DOCUMENT SECTION

Tuesday, August 26, 2008

Bakumatsu Pilgrimage in the Western Seto Inland Sea (2nd draft)

“I'd rather go to Suwoh-Ohshima,” said my younger daughter. “What on the earth is it?” asked my wife. “A tiny island occupied by Tokugawa Shogunate Navy at the beginning of the Second Punitive Expedition to Choh-shuh,” said I. “What are there?” asked her mother. “I just want to immerse myself in the air there,” replied the girl.
Thus our pilgrimage to Suwoh, the eastern half of today's Yamaguchi Prefecture, started.
Suwoh-Ohshima is just a strait away from Honshu Island, and is hooked with a bridge today. Yet, the island is not along Shinkansen Line, and you must take a local train and a bus for hours to get there even from its nearest Shinkansen station, Iwakuni. The most convenient way to visit the island may be hiring a rental car.
The most reasonable way to get around there is by long-distance bus. A night bus runs to Shimonoseki, the largest city in Yamaguchi, and stops at Iwakuni on its way. A day bus runs either to Hiroshima or Kokura, but both of them arrive there in the afternoon and leaves there early in the morning. If I were much younger, I would plan a four-day trip with two stays on the bus and one stay in a hotel. That sounds like a suicide to today's me.
An idea hit me. A day bus runs to Matsuyama very often, as often as to Kochi, where we visited last spring. We might take a ferry to Suwoh-Ohshima from Mitsuhama, a port town near Matsuyama. The sea used to be a road rather than a boundary.
The itinerary has, however, a risk. August 18/19 is just after Bon holidays. Beach hotels and inns must be still busy, being occupied with sea bathers. It may be at the start of a typhoon season as well. That might be worked out by staying in Matsuyama, although our stay in Suwoh-Ohshima will be a short one.

INFORMATION GIVEN

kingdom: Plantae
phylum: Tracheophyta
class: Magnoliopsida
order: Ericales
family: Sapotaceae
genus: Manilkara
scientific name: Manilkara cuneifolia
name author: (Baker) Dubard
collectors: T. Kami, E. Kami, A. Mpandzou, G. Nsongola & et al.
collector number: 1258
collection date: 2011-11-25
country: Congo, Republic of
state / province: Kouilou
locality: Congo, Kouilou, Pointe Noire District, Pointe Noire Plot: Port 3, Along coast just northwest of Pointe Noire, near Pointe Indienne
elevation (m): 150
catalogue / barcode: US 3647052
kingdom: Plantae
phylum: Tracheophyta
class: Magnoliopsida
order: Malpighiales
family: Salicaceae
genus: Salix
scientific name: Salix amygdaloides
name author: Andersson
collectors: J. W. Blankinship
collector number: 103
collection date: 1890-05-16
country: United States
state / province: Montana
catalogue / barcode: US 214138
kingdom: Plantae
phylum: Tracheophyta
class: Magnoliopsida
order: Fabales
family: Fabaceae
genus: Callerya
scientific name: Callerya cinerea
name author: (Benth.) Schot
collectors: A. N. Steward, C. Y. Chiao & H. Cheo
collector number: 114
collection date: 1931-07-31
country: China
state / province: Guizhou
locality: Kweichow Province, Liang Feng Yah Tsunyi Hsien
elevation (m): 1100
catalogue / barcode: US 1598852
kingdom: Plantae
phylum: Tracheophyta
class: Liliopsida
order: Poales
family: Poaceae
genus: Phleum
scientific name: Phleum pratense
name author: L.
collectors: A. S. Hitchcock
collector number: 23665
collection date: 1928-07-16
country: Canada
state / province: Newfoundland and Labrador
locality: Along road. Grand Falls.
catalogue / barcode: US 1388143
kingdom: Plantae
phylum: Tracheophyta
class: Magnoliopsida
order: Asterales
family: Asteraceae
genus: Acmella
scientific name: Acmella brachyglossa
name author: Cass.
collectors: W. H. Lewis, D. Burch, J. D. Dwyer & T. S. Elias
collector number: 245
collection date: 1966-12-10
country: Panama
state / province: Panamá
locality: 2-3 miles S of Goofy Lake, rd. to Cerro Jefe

TASK SET
1. List every place the pilgrimage post names as a destination a bus runs to. Leave out stops made on the way.
2. Carry on writing the pilgrimage post, starting right after its final sentence.

ANSWERS GIVEN
1. Shimonoseki, Hiroshima, Kokura, Matsuyama, Kochi

2.
Preparing for the trip, I watch a TV program on Beijing Olympics. The announcer shouts: “Toki o koete, yume o tsunagu” (To pass the dream over the history), as a captain of the Japanese male gymnastics team lands to gain their silver medal after the gold in Athens.
The port of Matsuyama has 3 districts. Its oldest district is called Mitsu-hama Port. The history of Mitsu-hama Port goes back to Muromachi Period, when Kohno Clan castled to the opposite bank (Minato-yama Joh, namely Port-Mountain Castle), and made it to the base of their Navy.
Kohno Clan used to be the biggest clan in Iyo, the Northwestern part of Shikoku Island, and prosperous for about 400 years till it was subverted by Toyotomi Hideyoshi in 1585.
It is in this Mitsu-hama Port that Natsume Sohseki got off when he came for his post to Matsuyama in 1895, and thus the port became one of the stages of the popular novel Bocchan, one of two youth-market-oriented well-known novels by Sohseki. Of course at that time, there was not a satisfactory wharf, and was only a summer-house-like waiting room as an equipment of the port. People used to take a shallop to land from a ship which dropped anchor off the shore.
Today, a car ferry sails to Yanai Port in Yamaguchi Prefecture from Mitsu-hama Port.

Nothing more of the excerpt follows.